[Start of Material for this exercise]

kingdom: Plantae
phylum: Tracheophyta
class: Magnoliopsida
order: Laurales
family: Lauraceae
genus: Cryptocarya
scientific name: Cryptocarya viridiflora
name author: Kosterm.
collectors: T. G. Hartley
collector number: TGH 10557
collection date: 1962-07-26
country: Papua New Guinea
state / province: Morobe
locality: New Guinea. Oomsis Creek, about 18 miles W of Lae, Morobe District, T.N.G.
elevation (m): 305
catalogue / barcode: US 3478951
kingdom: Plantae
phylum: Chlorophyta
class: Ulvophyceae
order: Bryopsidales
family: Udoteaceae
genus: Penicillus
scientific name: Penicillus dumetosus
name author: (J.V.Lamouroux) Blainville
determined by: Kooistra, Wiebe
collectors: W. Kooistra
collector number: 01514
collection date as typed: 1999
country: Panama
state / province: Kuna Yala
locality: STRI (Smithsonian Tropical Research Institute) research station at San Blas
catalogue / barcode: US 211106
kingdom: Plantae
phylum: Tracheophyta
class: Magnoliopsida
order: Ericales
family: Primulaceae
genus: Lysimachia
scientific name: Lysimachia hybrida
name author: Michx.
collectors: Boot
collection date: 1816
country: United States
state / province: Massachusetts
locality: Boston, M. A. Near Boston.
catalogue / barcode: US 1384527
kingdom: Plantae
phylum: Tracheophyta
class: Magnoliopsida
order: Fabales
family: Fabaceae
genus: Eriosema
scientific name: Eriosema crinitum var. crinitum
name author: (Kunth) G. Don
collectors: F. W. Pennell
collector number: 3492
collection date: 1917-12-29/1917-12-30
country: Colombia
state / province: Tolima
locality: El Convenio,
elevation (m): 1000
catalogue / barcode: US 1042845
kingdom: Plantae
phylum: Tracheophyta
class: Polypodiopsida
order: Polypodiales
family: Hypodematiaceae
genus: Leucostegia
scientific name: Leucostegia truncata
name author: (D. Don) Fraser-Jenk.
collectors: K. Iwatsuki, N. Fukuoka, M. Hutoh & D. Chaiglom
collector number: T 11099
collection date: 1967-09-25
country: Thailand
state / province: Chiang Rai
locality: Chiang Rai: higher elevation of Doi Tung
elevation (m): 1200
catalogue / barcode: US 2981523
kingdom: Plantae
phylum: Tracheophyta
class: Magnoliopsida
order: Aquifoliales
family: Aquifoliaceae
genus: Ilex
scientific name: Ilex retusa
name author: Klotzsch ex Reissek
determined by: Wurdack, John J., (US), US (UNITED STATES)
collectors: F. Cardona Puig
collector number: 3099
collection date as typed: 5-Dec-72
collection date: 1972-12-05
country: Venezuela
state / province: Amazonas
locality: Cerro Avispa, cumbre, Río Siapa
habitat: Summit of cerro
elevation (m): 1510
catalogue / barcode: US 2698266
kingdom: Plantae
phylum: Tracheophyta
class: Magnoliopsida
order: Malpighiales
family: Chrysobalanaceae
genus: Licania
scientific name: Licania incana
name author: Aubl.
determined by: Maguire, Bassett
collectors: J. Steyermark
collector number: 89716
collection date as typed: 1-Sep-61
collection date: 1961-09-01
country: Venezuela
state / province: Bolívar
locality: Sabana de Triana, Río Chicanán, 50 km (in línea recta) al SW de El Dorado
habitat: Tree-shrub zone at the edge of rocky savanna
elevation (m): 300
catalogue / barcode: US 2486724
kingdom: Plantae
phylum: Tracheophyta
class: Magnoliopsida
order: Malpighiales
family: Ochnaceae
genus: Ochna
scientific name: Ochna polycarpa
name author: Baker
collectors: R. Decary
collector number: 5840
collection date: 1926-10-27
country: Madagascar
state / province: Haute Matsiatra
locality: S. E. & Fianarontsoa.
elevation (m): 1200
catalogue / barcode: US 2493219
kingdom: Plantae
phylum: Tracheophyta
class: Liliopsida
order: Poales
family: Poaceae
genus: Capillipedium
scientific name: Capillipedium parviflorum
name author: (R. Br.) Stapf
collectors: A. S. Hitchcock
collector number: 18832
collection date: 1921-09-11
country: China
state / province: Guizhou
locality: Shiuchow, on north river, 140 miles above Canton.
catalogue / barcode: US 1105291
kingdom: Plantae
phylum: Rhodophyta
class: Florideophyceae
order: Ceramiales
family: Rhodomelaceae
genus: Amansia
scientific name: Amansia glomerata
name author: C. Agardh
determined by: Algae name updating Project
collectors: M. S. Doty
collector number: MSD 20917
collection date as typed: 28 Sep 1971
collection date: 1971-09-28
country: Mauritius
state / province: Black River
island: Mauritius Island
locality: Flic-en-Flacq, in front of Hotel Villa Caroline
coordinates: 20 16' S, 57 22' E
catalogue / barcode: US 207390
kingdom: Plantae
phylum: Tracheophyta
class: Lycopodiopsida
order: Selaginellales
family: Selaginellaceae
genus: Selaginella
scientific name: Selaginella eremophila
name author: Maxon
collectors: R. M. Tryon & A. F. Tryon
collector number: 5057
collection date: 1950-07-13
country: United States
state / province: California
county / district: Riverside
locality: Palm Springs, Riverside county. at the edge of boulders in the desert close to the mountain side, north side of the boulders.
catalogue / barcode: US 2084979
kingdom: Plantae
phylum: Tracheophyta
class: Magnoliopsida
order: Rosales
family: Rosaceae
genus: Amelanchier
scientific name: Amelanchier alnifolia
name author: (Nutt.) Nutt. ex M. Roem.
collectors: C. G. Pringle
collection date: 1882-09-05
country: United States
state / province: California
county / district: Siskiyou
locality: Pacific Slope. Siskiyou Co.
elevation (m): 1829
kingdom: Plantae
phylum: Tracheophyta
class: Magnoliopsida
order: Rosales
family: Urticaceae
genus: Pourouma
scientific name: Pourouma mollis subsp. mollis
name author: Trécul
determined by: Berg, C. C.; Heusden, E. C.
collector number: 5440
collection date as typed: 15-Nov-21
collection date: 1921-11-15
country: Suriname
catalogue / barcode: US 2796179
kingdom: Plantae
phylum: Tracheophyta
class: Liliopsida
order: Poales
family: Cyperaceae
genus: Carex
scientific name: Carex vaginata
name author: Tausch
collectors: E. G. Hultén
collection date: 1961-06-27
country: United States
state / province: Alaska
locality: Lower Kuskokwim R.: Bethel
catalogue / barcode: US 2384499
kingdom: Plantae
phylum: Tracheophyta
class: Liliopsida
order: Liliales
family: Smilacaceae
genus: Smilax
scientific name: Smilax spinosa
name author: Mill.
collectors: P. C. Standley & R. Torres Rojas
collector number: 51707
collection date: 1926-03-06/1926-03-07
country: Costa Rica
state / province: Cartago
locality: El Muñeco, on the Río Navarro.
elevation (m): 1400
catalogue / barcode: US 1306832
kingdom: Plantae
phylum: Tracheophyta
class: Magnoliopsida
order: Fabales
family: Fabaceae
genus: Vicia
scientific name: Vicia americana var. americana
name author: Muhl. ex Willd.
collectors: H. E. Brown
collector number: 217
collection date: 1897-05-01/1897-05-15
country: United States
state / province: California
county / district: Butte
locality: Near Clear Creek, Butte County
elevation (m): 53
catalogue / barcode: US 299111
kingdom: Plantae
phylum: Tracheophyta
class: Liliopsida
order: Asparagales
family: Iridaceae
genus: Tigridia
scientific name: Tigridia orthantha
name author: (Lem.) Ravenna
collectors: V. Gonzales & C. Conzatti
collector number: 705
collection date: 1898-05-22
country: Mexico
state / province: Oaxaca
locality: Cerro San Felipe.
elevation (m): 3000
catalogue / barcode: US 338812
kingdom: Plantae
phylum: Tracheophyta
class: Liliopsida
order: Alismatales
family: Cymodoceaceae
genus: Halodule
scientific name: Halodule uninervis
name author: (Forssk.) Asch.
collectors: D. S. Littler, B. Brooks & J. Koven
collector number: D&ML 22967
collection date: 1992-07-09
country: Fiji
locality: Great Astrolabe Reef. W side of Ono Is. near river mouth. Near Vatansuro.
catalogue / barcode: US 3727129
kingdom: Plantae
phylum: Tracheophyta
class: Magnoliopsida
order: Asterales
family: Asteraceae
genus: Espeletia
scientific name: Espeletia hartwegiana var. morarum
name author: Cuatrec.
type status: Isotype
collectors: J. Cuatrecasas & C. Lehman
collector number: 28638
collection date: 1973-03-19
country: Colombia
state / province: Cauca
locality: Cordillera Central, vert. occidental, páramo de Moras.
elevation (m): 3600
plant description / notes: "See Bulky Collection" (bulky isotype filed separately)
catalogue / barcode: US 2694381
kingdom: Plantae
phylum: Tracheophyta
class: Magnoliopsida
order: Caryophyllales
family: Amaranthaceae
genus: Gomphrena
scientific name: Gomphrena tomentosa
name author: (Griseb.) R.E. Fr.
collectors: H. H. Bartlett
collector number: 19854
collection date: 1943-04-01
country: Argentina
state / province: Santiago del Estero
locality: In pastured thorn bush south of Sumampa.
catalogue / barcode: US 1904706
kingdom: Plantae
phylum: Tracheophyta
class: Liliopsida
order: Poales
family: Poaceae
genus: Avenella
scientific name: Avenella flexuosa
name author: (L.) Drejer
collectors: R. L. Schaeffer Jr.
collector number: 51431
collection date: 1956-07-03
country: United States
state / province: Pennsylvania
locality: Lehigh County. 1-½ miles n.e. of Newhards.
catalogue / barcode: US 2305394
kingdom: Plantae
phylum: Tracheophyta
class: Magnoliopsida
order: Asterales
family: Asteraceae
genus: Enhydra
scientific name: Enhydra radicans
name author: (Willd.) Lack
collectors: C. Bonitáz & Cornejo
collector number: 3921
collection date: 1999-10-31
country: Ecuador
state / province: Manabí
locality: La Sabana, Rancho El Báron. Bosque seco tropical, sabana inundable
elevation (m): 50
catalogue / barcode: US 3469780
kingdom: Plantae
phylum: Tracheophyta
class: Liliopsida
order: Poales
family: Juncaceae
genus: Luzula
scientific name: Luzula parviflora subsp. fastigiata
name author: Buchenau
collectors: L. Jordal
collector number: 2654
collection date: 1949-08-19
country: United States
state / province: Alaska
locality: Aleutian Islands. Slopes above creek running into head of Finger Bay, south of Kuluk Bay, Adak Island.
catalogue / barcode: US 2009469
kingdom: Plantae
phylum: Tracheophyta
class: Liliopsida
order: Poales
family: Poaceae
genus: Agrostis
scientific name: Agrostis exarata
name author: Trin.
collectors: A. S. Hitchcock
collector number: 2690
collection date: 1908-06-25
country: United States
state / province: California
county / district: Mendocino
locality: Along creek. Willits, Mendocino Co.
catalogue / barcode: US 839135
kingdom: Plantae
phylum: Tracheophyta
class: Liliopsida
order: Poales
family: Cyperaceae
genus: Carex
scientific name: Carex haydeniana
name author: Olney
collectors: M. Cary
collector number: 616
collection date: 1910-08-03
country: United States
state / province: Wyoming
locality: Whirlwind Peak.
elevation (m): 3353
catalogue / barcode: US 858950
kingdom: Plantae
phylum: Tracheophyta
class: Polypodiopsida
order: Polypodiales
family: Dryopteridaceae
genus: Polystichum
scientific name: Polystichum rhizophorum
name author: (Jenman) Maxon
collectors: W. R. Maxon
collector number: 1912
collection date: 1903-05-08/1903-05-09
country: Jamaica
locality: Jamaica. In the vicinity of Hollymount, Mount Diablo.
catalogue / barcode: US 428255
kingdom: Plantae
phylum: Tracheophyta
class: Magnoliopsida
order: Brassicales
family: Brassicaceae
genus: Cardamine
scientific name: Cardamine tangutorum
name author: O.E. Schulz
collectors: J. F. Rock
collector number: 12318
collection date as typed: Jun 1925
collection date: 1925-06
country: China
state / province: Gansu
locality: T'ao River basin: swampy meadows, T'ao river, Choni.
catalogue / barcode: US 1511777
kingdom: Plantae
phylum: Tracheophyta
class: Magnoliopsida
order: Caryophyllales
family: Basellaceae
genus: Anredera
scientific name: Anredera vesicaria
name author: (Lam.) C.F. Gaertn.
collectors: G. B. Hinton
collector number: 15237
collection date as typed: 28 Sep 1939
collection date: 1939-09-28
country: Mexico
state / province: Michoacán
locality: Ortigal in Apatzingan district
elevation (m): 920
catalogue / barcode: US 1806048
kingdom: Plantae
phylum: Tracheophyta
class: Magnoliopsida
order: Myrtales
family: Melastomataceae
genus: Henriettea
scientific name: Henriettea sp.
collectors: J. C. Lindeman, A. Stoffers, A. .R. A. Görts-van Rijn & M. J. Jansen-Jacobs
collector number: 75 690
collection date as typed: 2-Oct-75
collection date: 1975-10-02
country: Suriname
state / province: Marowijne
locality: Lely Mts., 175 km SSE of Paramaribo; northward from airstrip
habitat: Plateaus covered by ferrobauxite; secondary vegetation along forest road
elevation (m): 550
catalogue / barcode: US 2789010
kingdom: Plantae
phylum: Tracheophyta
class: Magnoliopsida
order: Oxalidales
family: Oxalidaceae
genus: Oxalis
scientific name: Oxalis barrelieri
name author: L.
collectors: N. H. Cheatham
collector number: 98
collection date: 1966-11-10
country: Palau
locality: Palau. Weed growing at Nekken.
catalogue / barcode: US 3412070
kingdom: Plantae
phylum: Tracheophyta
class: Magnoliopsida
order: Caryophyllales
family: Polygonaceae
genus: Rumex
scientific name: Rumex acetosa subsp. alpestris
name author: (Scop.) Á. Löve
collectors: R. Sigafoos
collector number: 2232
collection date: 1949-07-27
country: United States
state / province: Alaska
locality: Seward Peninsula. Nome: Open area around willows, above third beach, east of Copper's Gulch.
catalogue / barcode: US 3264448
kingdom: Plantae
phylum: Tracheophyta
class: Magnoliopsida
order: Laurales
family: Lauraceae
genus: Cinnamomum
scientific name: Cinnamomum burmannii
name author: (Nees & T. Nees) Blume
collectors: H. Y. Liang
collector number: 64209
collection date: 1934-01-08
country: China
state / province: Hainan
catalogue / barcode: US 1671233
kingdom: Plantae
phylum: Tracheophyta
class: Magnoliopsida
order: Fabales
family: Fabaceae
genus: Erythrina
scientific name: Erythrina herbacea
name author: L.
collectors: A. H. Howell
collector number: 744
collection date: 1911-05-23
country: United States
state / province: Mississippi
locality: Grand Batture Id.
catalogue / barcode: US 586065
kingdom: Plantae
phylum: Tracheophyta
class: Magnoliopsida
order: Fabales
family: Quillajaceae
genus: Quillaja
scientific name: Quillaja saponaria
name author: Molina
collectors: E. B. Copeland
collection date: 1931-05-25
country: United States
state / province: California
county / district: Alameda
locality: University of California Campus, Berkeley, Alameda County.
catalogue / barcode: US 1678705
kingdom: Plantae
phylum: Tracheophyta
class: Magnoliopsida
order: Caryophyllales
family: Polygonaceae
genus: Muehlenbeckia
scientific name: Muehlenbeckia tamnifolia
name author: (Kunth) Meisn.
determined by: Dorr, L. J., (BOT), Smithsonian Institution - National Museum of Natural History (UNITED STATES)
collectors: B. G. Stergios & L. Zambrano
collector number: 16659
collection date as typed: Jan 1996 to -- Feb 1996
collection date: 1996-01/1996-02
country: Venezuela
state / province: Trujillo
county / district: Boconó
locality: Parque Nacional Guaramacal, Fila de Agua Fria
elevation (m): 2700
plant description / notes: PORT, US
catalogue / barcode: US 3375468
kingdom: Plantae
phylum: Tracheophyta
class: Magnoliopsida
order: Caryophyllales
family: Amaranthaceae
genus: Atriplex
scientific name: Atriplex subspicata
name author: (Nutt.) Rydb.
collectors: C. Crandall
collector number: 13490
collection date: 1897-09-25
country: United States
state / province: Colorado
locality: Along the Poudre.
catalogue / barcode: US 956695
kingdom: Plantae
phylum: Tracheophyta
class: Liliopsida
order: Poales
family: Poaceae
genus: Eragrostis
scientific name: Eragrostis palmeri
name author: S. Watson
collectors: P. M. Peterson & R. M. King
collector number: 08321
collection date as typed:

[End of Material for this exercise]

Reproduce verbatim the lines of the material above, starting with the line that contains "name author: S. Watson" and going on through the last line of the material, both ends included.

■ Task result ■
name author: S. Watson
collectors: P. M. Peterson & R. M. King
collector number: 08321
collection date as typed:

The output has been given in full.